Les scientifiques ont fait progresser une stratégie pour combattre le paludisme en utilisant des gene drives, qui biaisent l’hérédité pour propager des gènes spécifiques à travers les populations de moustiques. Dans un laboratoire sécurisé de l’Ifakara Health Institute en Tanzanie, des chercheurs dirigés par George Christophides du Imperial College London et Dickson Lwetoijera ont modifié des moustiques Anopheles gambiae, principal vecteur du paludisme dans la région.
Le gene drive intègre des gènes codant pour deux petites protéines —l’une des abeilles mellifères et l’autre de la grenouille à griffes africaine— qui perturbent le développement du parasite du paludisme. Ces protéines sont produites après que la moustique s’est nourrie de sang, grâce à leur liaison avec un gène d’enzyme digestive, et sécrétées dans l’intestin.

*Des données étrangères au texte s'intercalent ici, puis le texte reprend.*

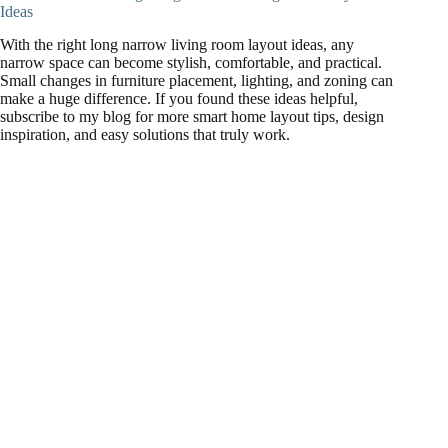
Ideas
With the right long narrow living room layout ideas, any
narrow space can become stylish, comfortable, and practical.
Small changes in furniture placement, lighting, and zoning can
make a huge difference. If you found these ideas helpful,
subscribe to my blog for more smart home layout tips, design
inspiration, and easy solutions that truly work.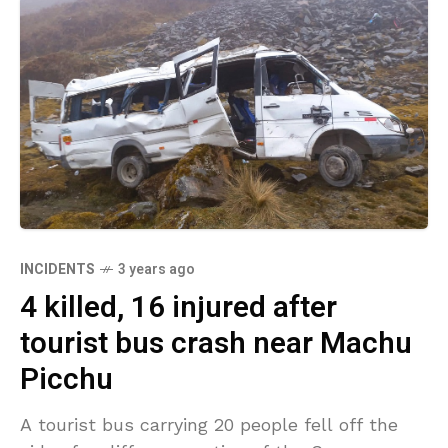
INCIDENTS
3 years ago
4 killed, 16 injured after
tourist bus crash near Machu
Picchu
A tourist bus carrying 20 people fell off the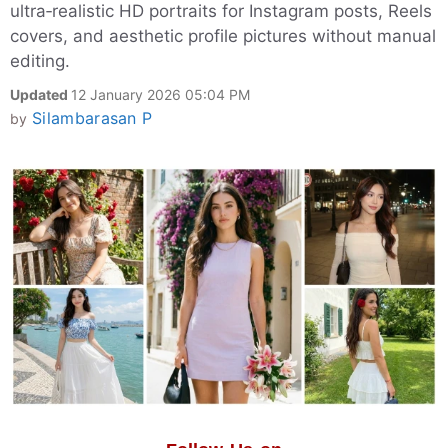
ultra‑realistic HD portraits for Instagram posts, Reels
covers, and aesthetic profile pictures without manual
editing.
Updated
12 January 2026 05:04 PM
Silambarasan P
by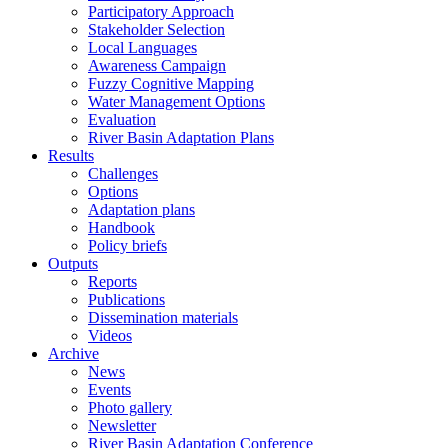
Participatory Approach
Stakeholder Selection
Local Languages
Awareness Campaign
Fuzzy Cognitive Mapping
Water Management Options
Evaluation
River Basin Adaptation Plans
Results
Challenges
Options
Adaptation plans
Handbook
Policy briefs
Outputs
Reports
Publications
Dissemination materials
Videos
Archive
News
Events
Photo gallery
Newsletter
River Basin Adaptation Conference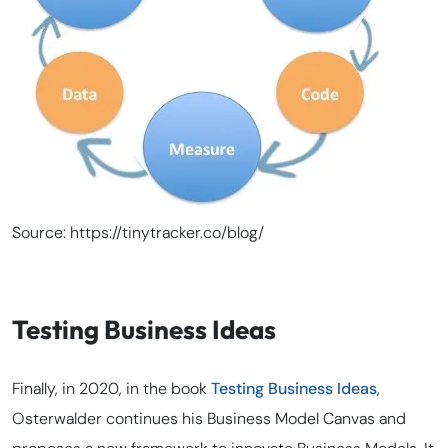
Source: https://tinytracker.co/blog/
Testing Business Ideas
Finally, in 2020, in the book
Testing Business Ideas
,
Osterwalder continues his Business Model Canvas and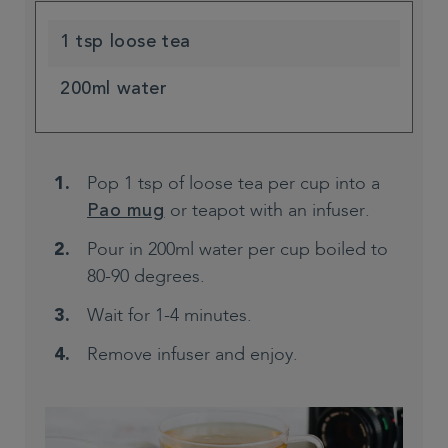
1 tsp loose tea
200ml water
Pop 1 tsp of loose tea per cup into a
or teapot with an infuser.
Pao mug
Pour in 200ml water per cup boiled to
80-90 degrees.
Wait for 1-4 minutes.
Remove infuser and enjoy.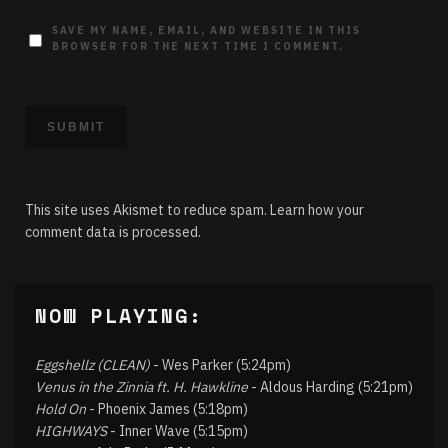
SAVE MY NAME, EMAIL, AND WEBSITE IN THIS
BROWSER FOR THE NEXT TIME I COMMENT.
This site uses Akismet to reduce spam.
Learn how your
comment data is processed.
NOW PLAYING:
Eggshellz (CLEAN)
- Wes Parker (5:24pm)
Venus in the Zinnia ft. H. Hawkline
- Aldous Harding (5:21pm)
Hold On
- Phoenix James (5:18pm)
HIGHWAYS
- Inner Wave (5:15pm)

Un travail antérieur de Christophides en 2022 avait identifié ces protéines en utilisant des souches de laboratoire obsolètes, mais les nouveaux tests ont utilisé des parasites frais provenant d’enfants infectés et des moustiques locaux.
Les résultats ont confirmé une suppression robuste de la croissance du parasite et une copie fiable du gène, même si les composants du drive ont été maintenus séparés pour éviter une propagation incontrôlée. « Nous pouvons donc maintenant dire que cette technologie pourrait fonctionner sur le terrain », a déclaré Christophides.
La phase suivante consiste à relâcher des moustiques modifiés sur une île du lac Victoria pour observer leur comportement sauvage. L’équipe consulte les communautés locales et effectue des évaluations des risques, Lwetoijera notant : « À ce jour, le soutien politique et public est resté positif. »
Christophides envisage que le drive élimine le paludisme dans les zones dominées par A. gambiae, le qualifiant de « technologie qui change la donne » qui « pourrait faire pencher la balance ». Contrairement aux lâchers actuels de moustiques modifiés nécessitant des efforts massifs continus, les gene drives pourraient s’autopropager. D’autres équipes développent des outils similaires pour le paludisme et le contrôle des nuisibles, l’étude étant publiée dans Nature (DOI : 10.1038/s41586-025-09685-6).